When to Plant Corn in California: All Factors Considered

Corn is extremely easy to grow. But it needs lots of sun, lots of water. Luckily, California has plenty of sun and warmth—which means California is a desirable place for all types of corn to grow in. But not every area in California offers the same climate conditions. So, we need to dig a little deeper for a definitive answer.

When to plant corn in California? In northern California, for example, you might have to wait May in the coldest zones (zones 6 and 7), while corn may germinate since March in the others. Hotter zones in central and southern California would allow for sowing corn in March. But in the South, the lack of precipitation makes planting corn futile in more than half of the available territory.

This scenario repeats itself in other parts of the state. And even some of the hottest areas still may not provide a suitable climate for corn. According to the USDA plant hardiness zone map, California has three distinct zones. Let’s see each region in more detail.

When To Plant Corn In California: North, Central, And South

When to Plant Corn in California

Planting corn outside means avoiding the most damaging elements, starting with frost. If you do not know when your last frost date is, a helpful resource is The Old Farmer’s almanac.

Sowing In Northern California (USDA Hardiness Zones 5-10)

Luckily, northern California is more than extreme drought, forest fires, and heatwaves. But there might be a debate regarding where NorCal begins and ends. For this guide, we will draw the line at Santa Cruz. Anything else lower along the coast is widely considered central California.

Extreme and exceptional drought represents a deadly obstacle to growing corn from the Oregon border to the Bay Area. And according to the U.S. Drought Monitor map, drought progression towards more extreme conditions usually last from spring until late fall.

Sweet corn requires careful attention to detail to achieve high yields, quality, as well as uniformity of maturity and harvest timing.

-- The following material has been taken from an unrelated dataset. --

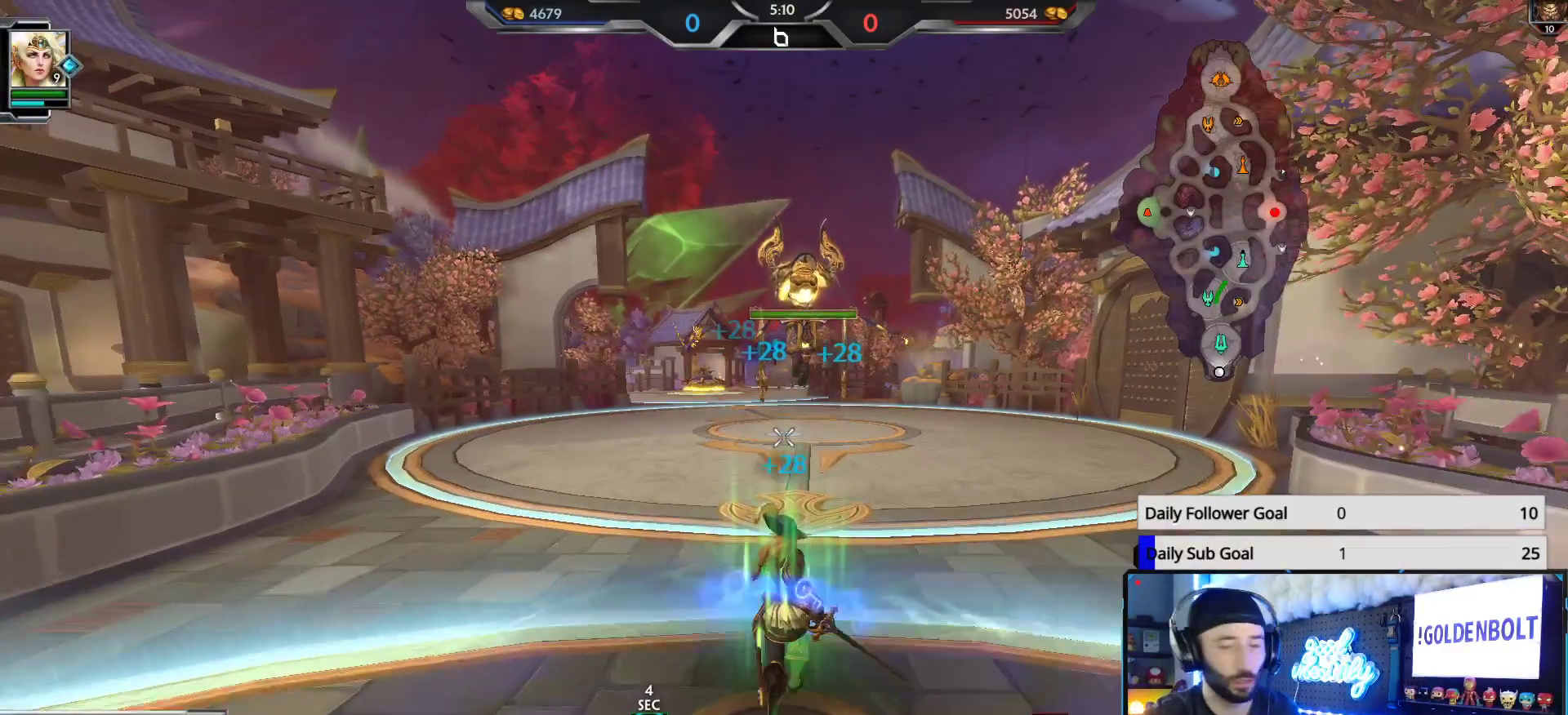
{"buttons": [], "left_stick": "up", "right_stick": "center", "events": []}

In general, corn emerges from the soil in 4 to 5 days.

Depending on temperatures, it may even take a little longer. The first year and the second year will not yield the same size. So, you might want to switch to planting corn in one year only for better uniformity and quality. Monitor the temperatures at the north and the south side of the bed because they will probably be different.

When To Plant Corn In Northern California?

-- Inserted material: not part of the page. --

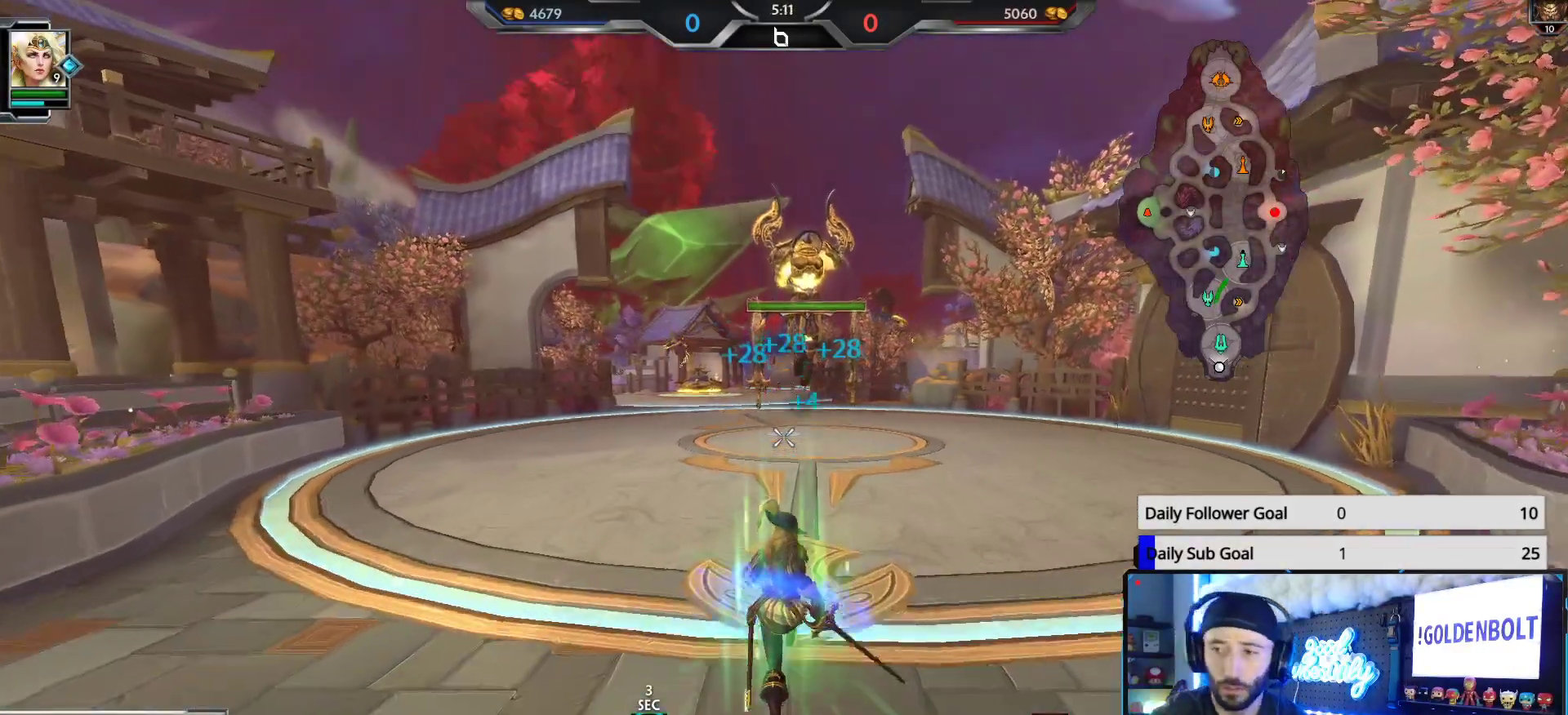
{"buttons": [], "left_stick": "up", "right_stick": "center", "events": []}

When to Plant Corn in California

You might have to choose corn varieties through trials, which means you could be looking at more than 200 varieties. After selecting the more apt corn species for your land, start production in mid-April for the best results. Otherwise, wait until May.

Before establishing a crop, it is better to get its bed ready in the fall. And if you work the soil before the winter rains, you could speed up the process. In other words, you could plant the seeds around late February. Or slightly sooner if the soil temperature reaches 50F (10C).

Rip the soil to break up any compaction. Possibly., follow with a disc harrow to prepare the bed. In essence, the more efficient equipment you have to reduce tillage time, the better. Why? Because if you do not go as deep as 3 inches into decent conditions, you may have serious problems getting satisfying corn plants.

Corn needs a lot of water. So, if you do not live nearby a reservoir or a rover, corn might not do so well. Do not get discouraged if the first attempts fail. But be aware that the difficulty level is medium-high. Again, tillage preparation is key.

Sowing In Central California (USDA Hardiness Zones 7-10)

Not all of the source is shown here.